Though invisible, dark energy can be inferred from its effects on the shining stars and galaxies seen from telescopes on Earth and in space. In 1998 astronomers noticed that the distance between supernovas, or exploding stars, was getting bigger, faster, and coined the term dark energy to describe its cause.
After the Big Bang 13.8 million years ago, the universe grew rapidly before gravity slowed down its expansion. Then, about six billion years ago, dark energy is thought to have mysteriously caused it to pick up speed again. By pinning down the nature of dark energy, astronomers hope to understand the ultimate fate of our universe.
For now, dark energy is studied by monitoring the night sky. The most comprehensive technique involves tracking the subtle distortions of light around distant galaxies caused by gravitational lensing. When light travels to Earth, it bends around clumps of invisible dark matter en route. By measuring the changing shape of this distortion, or shear, at different distances from Earth, astronomers can trace dark matter’s gravitational pull through time.
“Looking at galaxies at different distances from Earth is like traveling through time,” said Columbia astronomer Zoltán Haiman, who is leading the dark energy project. “It allows us to reconstruct the time-evolution of the dark matter clumps. If they grow bigger, rapidly over time, we can infer there is either less dark energy filling the universe, or that dark energy is weaker.”
Using a supercomputer, Haiman, with his graduate students Andrea Petri and Jia Liu, has generated nearly a hundred models for how dark energy produced the universe we see today. Computer scientist Daniel Hsu is now applying statistical analysis and image-matching techniques to those models, each containing thousands of variations, to pin down ratios for the three variables thought to be most important for defining dark energy.
The idea for the project, said Haiman, came from a discussion he had years ago with computer scientist Shree Nayar, who helped develop the technology that lets computers quickly tell male and female faces apart. Haiman wondered if similar techniques could be used to compare pictures of the evolving universe to pick out shear features most predictive of dark energy, much as the mouth and nose are features predictive of male and female human faces.
One challenge for astronomers investigating dark energy is a shortage of observational data. To identify where clumps of dark matter have formed across the universe, shear maps for a large number of galaxies at a wide range of distances from Earth are needed.
To get around this, Haiman and his colleagues recently came up with a technique to get better dark matter estimates from limited data. Testing their method on shear shapes produced by six million galaxies—less than 1 percent of the sky–they showed that such estimates could be markedly improved.
As powerful new telescopes come online, including the Large Synoptic Survey Telescope (LSST) in Chile, an explosion of shear data is expected. Larger surveys will allow astronomers to measure the shapes of up to a billion galaxies, including those in our deep cosmic past.
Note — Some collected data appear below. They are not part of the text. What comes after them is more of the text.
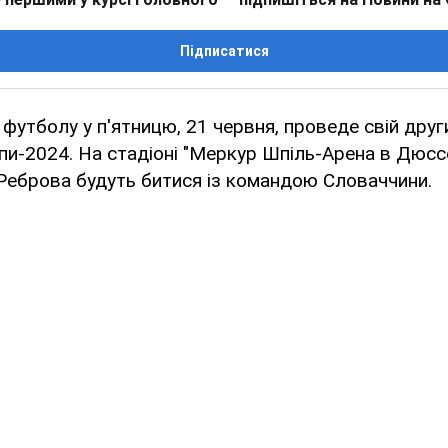
Підписатися
з футболу у п'ятницю, 21 червня, проведе свій друг
пи-2024. На стадіоні "Меркур Шпіль-Арена в Дюс
я Реброва будуть битися із командою Словаччини.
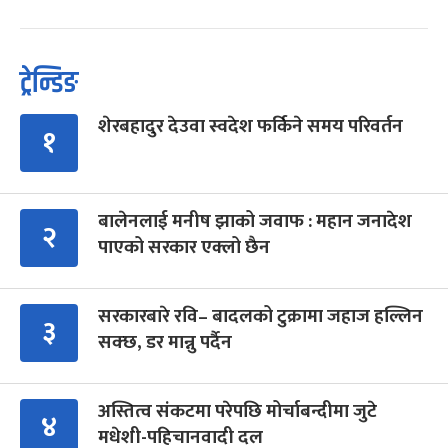
ट्रेन्डिङ
शेरबहादुर देउवा स्वदेश फर्किने समय परिवर्तन
१
बालेनलाई मनीष झाको जवाफ : महान जनादेश
२
पाएको सरकार एक्लो छैन
सरकारबारे रवि– बादलको टुक्रामा जहाज हल्लिन
३
सक्छ, डर मान्नु पर्दैन
अस्तित्व संकटमा परेपछि मोर्चाबन्दीमा जुटे
४
मधेशी-पहिचानवादी दल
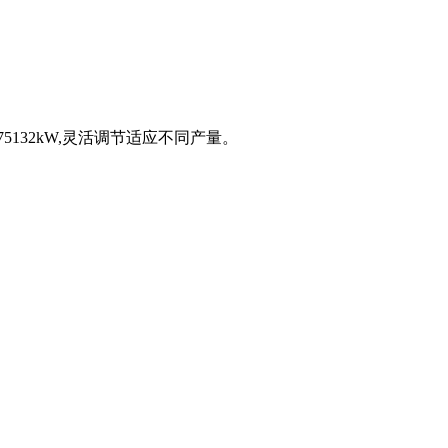
5132kW,灵活调节适应不同产量。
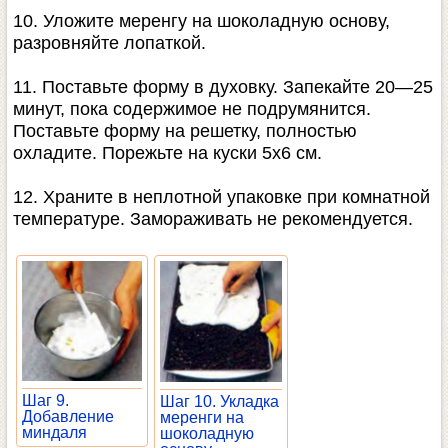
10. Уложите меренгу на шоколадную основу,
разровняйте лопаткой.
11. Поставьте форму в духовку. Запекайте 20—25
минут, пока содержимое не подрумянится.
Поставьте форму на решетку, полностью
охладите. Порежьте на куски 5х6 см.
12. Храните в неплотной упаковке при комнатной
температуре. Замораживать не рекомендуется.
Шаг 9.
Шаг 10. Укладка
Добавление
меренги на
миндаля
шоколадную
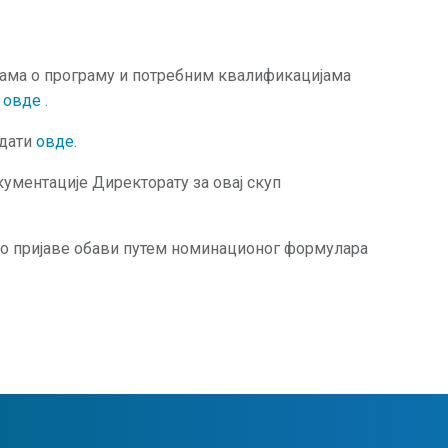
јама о програму и потребним квалификацијама
и
овде
.
едати
овде
.
ументације Директорату за овај скуп
о пријаве обави путем номинационог формулара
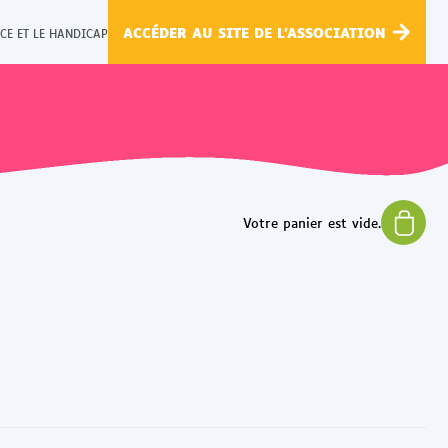
ACCÉDER AU SITE DE L'ASSOCIATION
CE ET LE HANDICAP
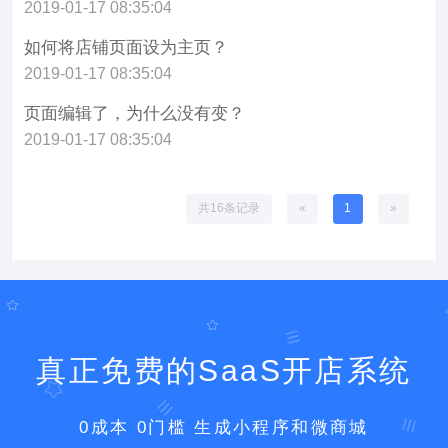
2019-01-17 08:35:04
如何将店铺页面设为主页？
2019-01-17 08:35:04
页面编辑了，为什么没有变？
2019-01-17 08:35:04
共16条记录
«
1
»
真正免费的SaaS开店系统
0成本 0门槛 生成小程序和微商城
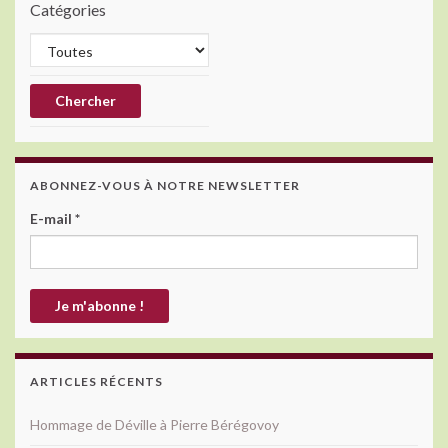
Catégories
ABONNEZ-VOUS À NOTRE NEWSLETTER
E-mail
*
ARTICLES RÉCENTS
Hommage de Déville à Pierre Bérégovoy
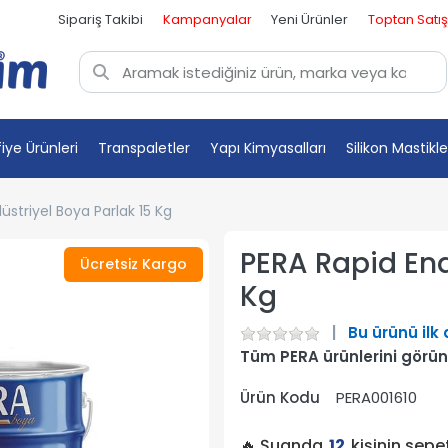
Sipariş Takibi
Kampanyalar
Yeni Ürünler
Toptan Satış
fiye Ürünleri
Transpaletler
Yapı Kimyasalları
Silikon Mastikle
üstriyel Boya Parlak 15 Kg
PERA Rapid End
Ücretsiz Kargo
Kg
Bu ürünü ilk
Tüm PERA ürünlerini görün
Ürün Kodu
PERA001610
🔥 Şuanda
12
kişinin sep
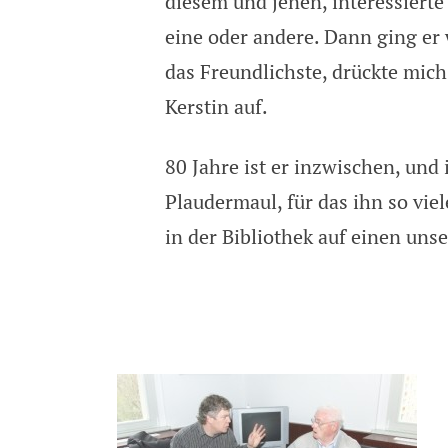
diesem und jenen, interessierte 
eine oder andere. Dann ging er 
das Freundlichste, drückte mic
Kerstin auf.
80 Jahre ist er inzwischen, un
Plaudermaul, für das ihn so viele
in der Bibliothek auf einen unse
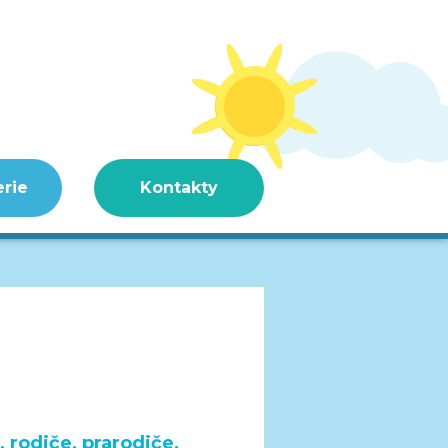
erie
Kontakty
 rodiče, prarodiče,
Data science tools like those being developed by Haiman and his colleagues will allow astronomers to extract more information from surveys large and small.
Until the mystery is solved, dark energy could be many things. “It could be a fundamental property of vacuum–the fundamental quantum property of nothing–or a new and exotic elementary particle,” said Haiman.
It might also turn out that dark energy does not exist, and Einstein’s general theory of relativity does not apply on cosmic scales.
“We may just be interpreting the data with the wrong equations,” said Haiman. “We can only solve this riddle with further analysis and measurements.”